--- Data shown Enclosed Below ---

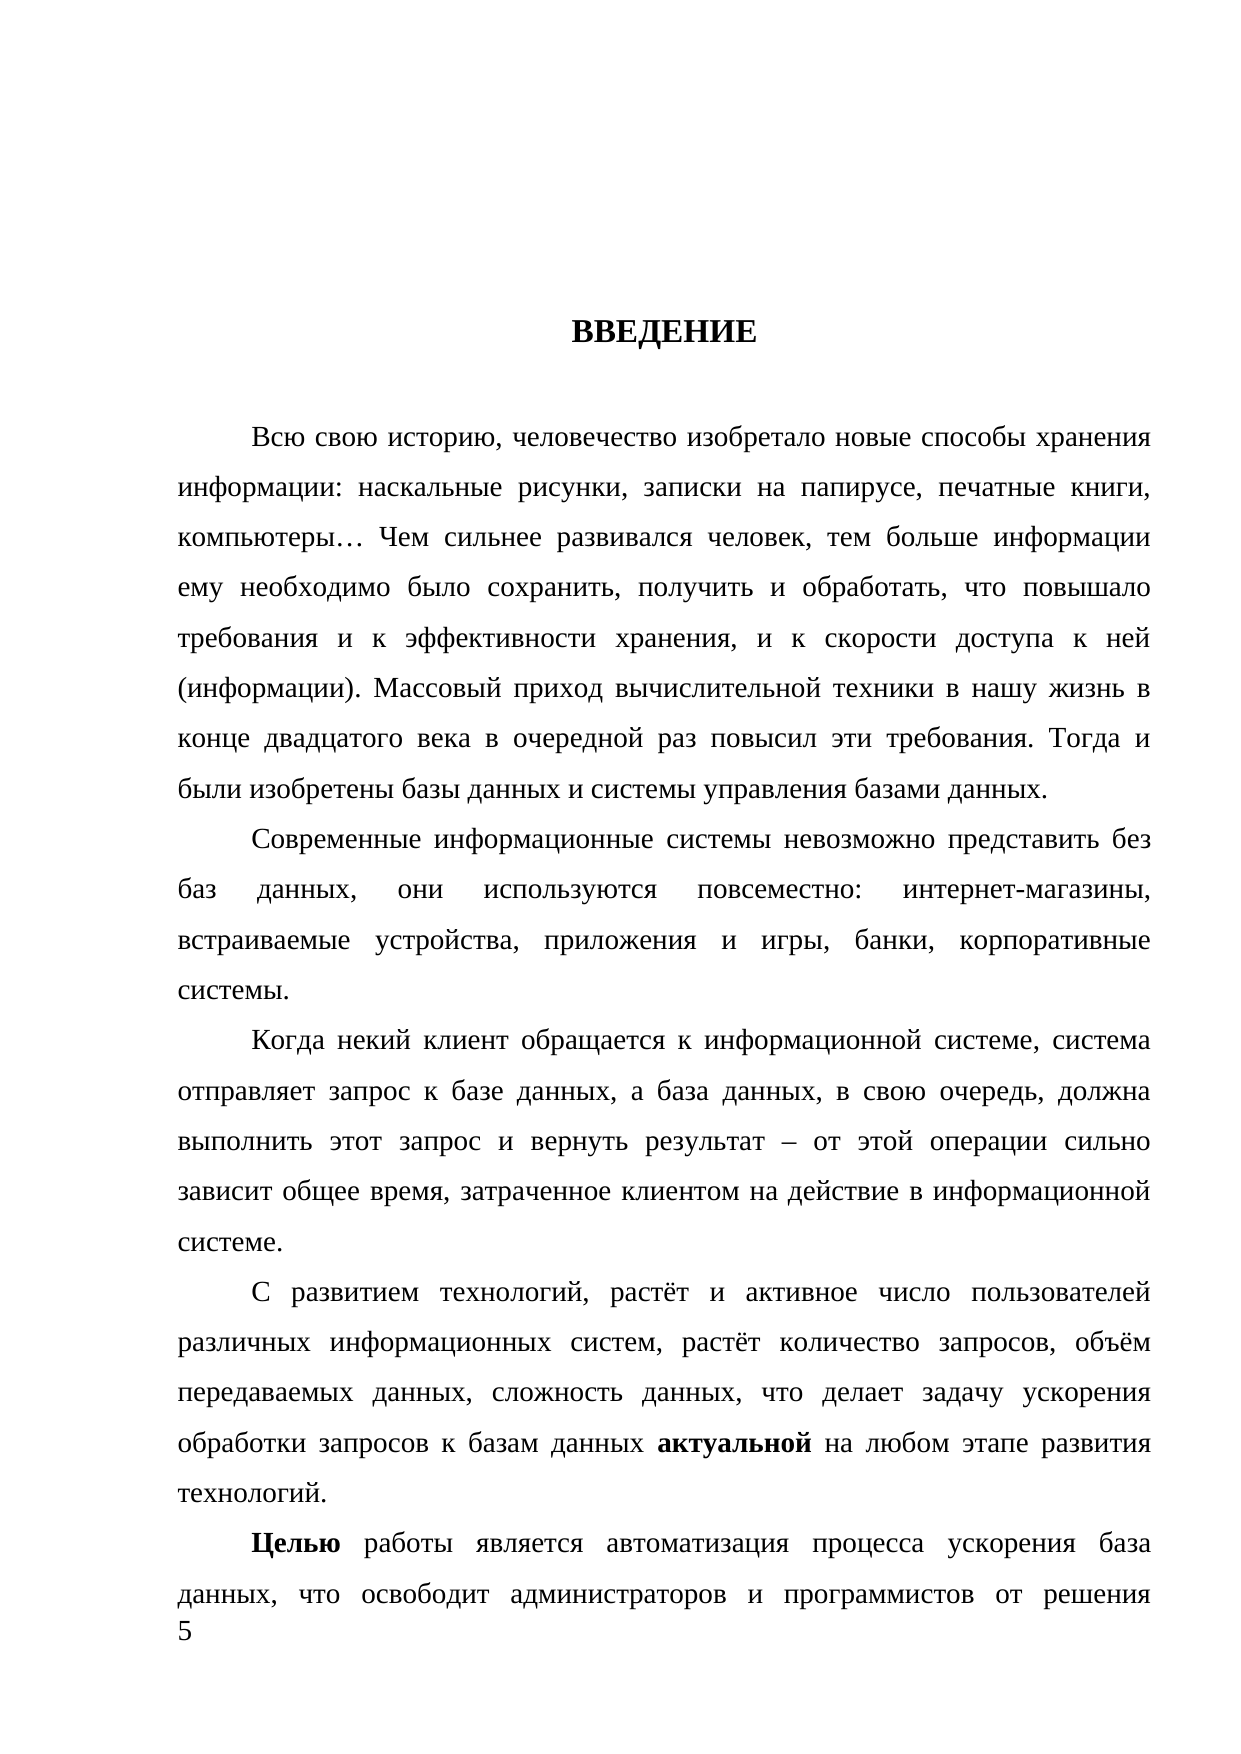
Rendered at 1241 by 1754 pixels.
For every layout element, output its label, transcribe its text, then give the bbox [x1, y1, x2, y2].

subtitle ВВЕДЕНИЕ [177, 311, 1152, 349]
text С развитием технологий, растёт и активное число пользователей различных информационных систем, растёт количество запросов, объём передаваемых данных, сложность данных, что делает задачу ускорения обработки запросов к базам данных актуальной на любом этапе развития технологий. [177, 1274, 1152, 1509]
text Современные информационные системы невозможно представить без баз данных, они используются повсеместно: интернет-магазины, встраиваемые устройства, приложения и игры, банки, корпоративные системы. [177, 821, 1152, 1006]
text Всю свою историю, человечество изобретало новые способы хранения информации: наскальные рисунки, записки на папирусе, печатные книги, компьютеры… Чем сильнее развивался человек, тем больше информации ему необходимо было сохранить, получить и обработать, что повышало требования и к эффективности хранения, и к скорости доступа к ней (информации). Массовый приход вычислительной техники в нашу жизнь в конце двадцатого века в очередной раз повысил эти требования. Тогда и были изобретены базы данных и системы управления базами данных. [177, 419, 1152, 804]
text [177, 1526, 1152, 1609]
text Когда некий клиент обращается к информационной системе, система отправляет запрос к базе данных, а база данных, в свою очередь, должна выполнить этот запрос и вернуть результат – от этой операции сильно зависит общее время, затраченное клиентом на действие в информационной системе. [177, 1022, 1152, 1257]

--- End of Enclosed Data shown ---
--- Data shown Enclosed Below ---

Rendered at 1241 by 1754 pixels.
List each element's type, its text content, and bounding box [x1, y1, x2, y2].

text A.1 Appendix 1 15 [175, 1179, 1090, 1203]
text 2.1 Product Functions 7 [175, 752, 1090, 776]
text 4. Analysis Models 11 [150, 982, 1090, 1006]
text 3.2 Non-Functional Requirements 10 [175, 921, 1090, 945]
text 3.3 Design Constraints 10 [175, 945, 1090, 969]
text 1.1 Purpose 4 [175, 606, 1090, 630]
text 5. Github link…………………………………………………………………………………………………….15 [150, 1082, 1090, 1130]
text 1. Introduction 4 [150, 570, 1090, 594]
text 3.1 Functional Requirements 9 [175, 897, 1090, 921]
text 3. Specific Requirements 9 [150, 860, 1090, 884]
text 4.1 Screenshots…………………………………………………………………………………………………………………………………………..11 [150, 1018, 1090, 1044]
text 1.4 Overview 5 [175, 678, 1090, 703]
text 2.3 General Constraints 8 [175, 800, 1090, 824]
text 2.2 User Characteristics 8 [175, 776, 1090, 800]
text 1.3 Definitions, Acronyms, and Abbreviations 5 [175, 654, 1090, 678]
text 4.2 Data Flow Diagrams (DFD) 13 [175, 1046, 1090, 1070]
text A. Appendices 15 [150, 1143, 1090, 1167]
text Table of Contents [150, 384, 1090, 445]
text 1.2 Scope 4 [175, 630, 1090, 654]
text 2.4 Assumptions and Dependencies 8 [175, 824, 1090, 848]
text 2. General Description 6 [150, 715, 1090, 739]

--- End of Enclosed Data shown ---

_Assigned task:_
Read the listing. Copy each line that has the word "Constraints" in it.

_Solution for this exercise:_
text 3.3 Design Constraints 10 [175, 945, 1090, 969]
text 2.3 General Constraints 8 [175, 800, 1090, 824]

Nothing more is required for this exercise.